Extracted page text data
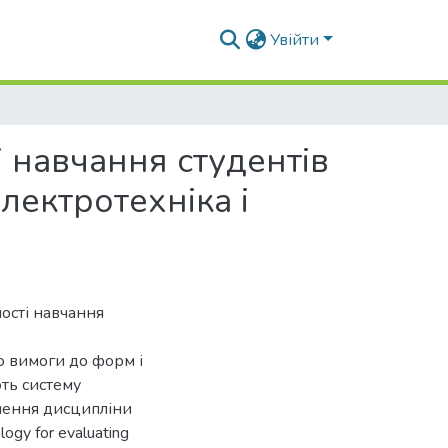
Увійти
 навчання студентів
лектротехніка і
ості навчання
о вимоги до форм і
ть систему
вчення дисципліни
ogy for evaluating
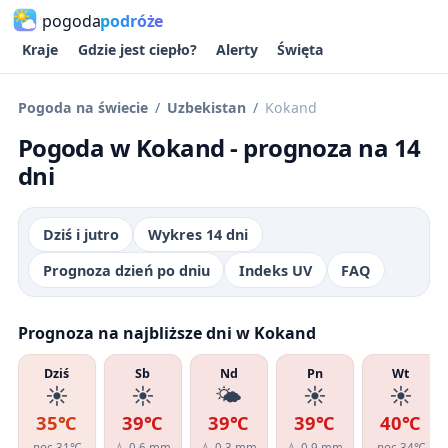
pogoda
podróże
Kraje
Gdzie jest ciepło?
Alerty
Święta
Pogoda na świecie
Uzbekistan
Kokand
Pogoda w Kokand - prognoza na 14
dni
Dziś i jutro
Wykres 14 dni
Prognoza dzień po dniu
Indeks UV
FAQ
Prognoza na najbliższe dni w Kokand
Dziś
Sb
Nd
Pn
Wt
☀️
☀️
🌤️
☀️
☀️
35℃
39℃
39℃
39℃
40℃
noc 31℃
💧 0.6 mm
💧 0.3 mm
💧 0.9 mm
noc 34℃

Try it: Look through the entries. Copy out each line with "Kokand" in it.

Output below:
Kokand
Pogoda w Kokand - prognoza na 14
Prognoza na najbliższe dni w Kokand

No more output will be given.